BRIEF: Could you return all of the data exactly as given?

SOURCE INFORMATION:
======

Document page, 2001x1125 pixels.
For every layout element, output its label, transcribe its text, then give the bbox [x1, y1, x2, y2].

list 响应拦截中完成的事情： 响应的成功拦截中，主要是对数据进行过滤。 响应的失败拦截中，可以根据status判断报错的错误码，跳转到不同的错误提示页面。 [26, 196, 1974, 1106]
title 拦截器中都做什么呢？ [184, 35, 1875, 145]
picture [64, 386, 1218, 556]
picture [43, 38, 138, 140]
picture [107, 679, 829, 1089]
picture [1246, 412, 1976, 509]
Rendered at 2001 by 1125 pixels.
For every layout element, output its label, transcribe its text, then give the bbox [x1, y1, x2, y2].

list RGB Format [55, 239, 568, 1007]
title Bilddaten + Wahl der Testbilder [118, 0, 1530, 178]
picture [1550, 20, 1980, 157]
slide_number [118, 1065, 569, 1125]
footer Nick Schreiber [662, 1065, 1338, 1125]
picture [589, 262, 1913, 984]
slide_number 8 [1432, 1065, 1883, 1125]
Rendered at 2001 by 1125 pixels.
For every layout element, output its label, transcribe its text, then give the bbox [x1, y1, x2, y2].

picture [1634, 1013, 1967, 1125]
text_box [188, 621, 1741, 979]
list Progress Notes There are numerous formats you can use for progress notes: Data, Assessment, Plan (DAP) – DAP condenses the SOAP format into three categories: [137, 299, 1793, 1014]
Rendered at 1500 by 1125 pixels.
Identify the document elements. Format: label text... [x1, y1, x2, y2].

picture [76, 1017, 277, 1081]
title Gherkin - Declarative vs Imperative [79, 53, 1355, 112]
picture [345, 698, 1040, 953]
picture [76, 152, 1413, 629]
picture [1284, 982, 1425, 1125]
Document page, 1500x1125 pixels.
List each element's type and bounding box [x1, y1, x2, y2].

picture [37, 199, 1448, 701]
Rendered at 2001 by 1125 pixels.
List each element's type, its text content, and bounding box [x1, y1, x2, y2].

======

OUTPUT BELOW:
Document page, 2001x1125 pixels.
For every layout element, output its label, transcribe its text, then give the bbox [x1, y1, x2, y2].

list 响应拦截中完成的事情： 响应的成功拦截中，主要是对数据进行过滤。 响应的失败拦截中，可以根据status判断报错的错误码，跳转到不同的错误提示页面。 [26, 196, 1974, 1106]
title 拦截器中都做什么呢？ [184, 35, 1875, 145]
picture [64, 386, 1218, 556]
picture [43, 38, 138, 140]
picture [107, 679, 829, 1089]
picture [1246, 412, 1976, 509]
Rendered at 2001 by 1125 pixels.
For every layout element, output its label, transcribe its text, then give the bbox [x1, y1, x2, y2].

list RGB Format [55, 239, 568, 1007]
title Bilddaten + Wahl der Testbilder [118, 0, 1530, 178]
picture [1550, 20, 1980, 157]
slide_number [118, 1065, 569, 1125]
footer Nick Schreiber [662, 1065, 1338, 1125]
picture [589, 262, 1913, 984]
slide_number 8 [1432, 1065, 1883, 1125]
Rendered at 2001 by 1125 pixels.
For every layout element, output its label, transcribe its text, then give the bbox [x1, y1, x2, y2].

picture [1634, 1013, 1967, 1125]
text_box [188, 621, 1741, 979]
list Progress Notes There are numerous formats you can use for progress notes: Data, Assessment, Plan (DAP) – DAP condenses the SOAP format into three categories: [137, 299, 1793, 1014]
Rendered at 1500 by 1125 pixels.
Identify the document elements. Format: label text... [x1, y1, x2, y2].

picture [76, 1017, 277, 1081]
title Gherkin - Declarative vs Imperative [79, 53, 1355, 112]
picture [345, 698, 1040, 953]
picture [76, 152, 1413, 629]
picture [1284, 982, 1425, 1125]
Document page, 1500x1125 pixels.
List each element's type and bounding box [x1, y1, x2, y2].

picture [37, 199, 1448, 701]
Rendered at 2001 by 1125 pixels.
List each element's type, its text content, and bounding box [x1, y1, x2, y2].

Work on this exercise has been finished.